Desde sempre aquele velho ditado de que “não existe almoço grátis” é fato. Em tempos de internet, nos quais a cultura do “grátis” impera, devemos nos perguntar quem está pagando por isso. E a resposta é simples, a conta vem de forma indireta para cada internauta. Os dados nominados, ou mesmo seu perfil “anônimo”, valem ouro! Estima-se que, em 2015, a indústria do marketing digital movimentou nada menos que US$ 600 bilhões, ou seja, algo como 50% do PIB brasileiro. Nesse contexto, estabelece-se uma questão importante, que é muito bem expressa no entendimento desse mercado, de que: cliente grátis não é cliente, mas um produto.

Estamos em um mundo digital e não existe retorno. O grande desafio pessoal é ter ciência do quanto expostos estamos toda vez que interagimos via internet. É saber que o nosso almoço não é grátis e que estamos nos transformando em mercadoria no momento em que, em vez  de transacionar com dinheiro, transacionamos com nossas informações pessoais.

Cumpre salientar que em todas essas considerações existe a presunção de que as informações fornecidas serão tratadas nos estritos termos do “EU ACEITO” no qual clicamos sem ler em portais ou apps de “renome”, que se manterão fiéis aos seus produtos, digo clientes, brigando com a polícia e ignorando ordens judiciais para manter o sigilo da individualidade dessas informações, sua privacidade.

Mas, no “lado escuro da lua”, um app de procedência duvidosa3 ou site desconhecido4 que um amigo indicou, possui ferramentas para entrar fundo em seu ambiente virtual e copiar fotos, usar o microfone do seu celular ou Smart TV para escutar o ambiente, e até mesmo roubar senhas e informações bancárias.
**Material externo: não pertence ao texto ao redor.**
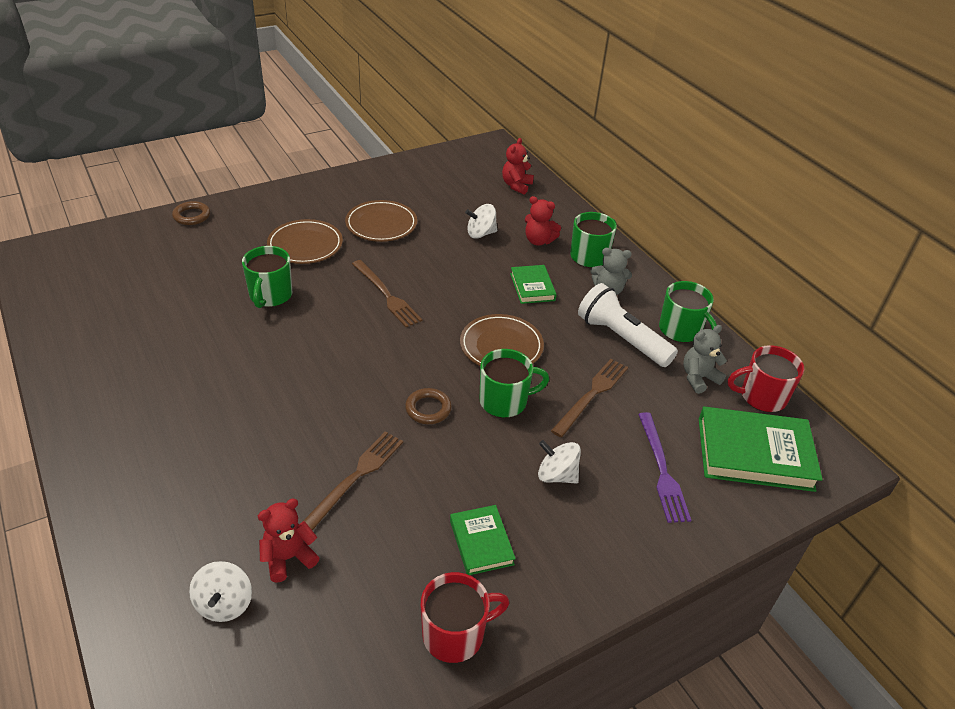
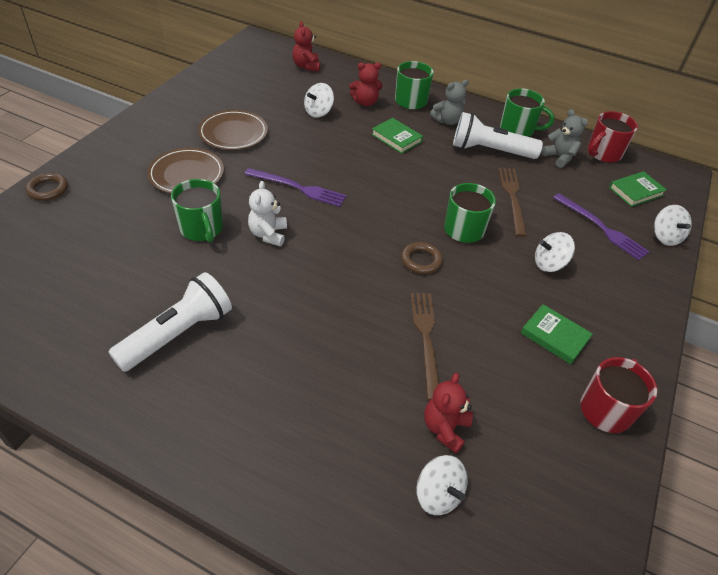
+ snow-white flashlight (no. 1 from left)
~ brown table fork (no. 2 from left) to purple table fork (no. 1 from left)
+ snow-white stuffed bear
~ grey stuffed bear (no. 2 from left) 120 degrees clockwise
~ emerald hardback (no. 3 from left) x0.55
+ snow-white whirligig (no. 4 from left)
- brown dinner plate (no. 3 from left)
A atitude de cada um para evitar toda sorte de desgostos e prejuízos é ser cauteloso e consciente em suas interações no mundo digital. Procurar estar a par dos termos aceitos e vigiar quem lhe vigia, usando as ferramentas disponíveis.

Dessa forma, estaremos consideravelmente protegidos e evitaremos os cyber criminosos. Entretanto, em caso de má-fé e de violação dos termos de uso, colocando sua privacidade em risco, estão à sua disposição os meios legais para buscar a correção e a reparação dos danos causados.

 

  1. Acesse https://play.google.com/store/apps/details?id=com.facebook.katana, procure por “Permissões” (no final da página) e clique em “Ver detalhes”.
  2. Lightbeam: https://www.mozilla.org/en-US/lightbeam/
  3. Um dos deveres das lojas virtuais de apps é justamente homologar o aplicativo e garantir que eles estejam dentro dos termos de uso.
  4. Assim como no mundo real, no mundo virtual sites que oferecem coisas ilícitas ou vantagens desproporcionais são os candidatos a ser armadilhas para os internautas incautos.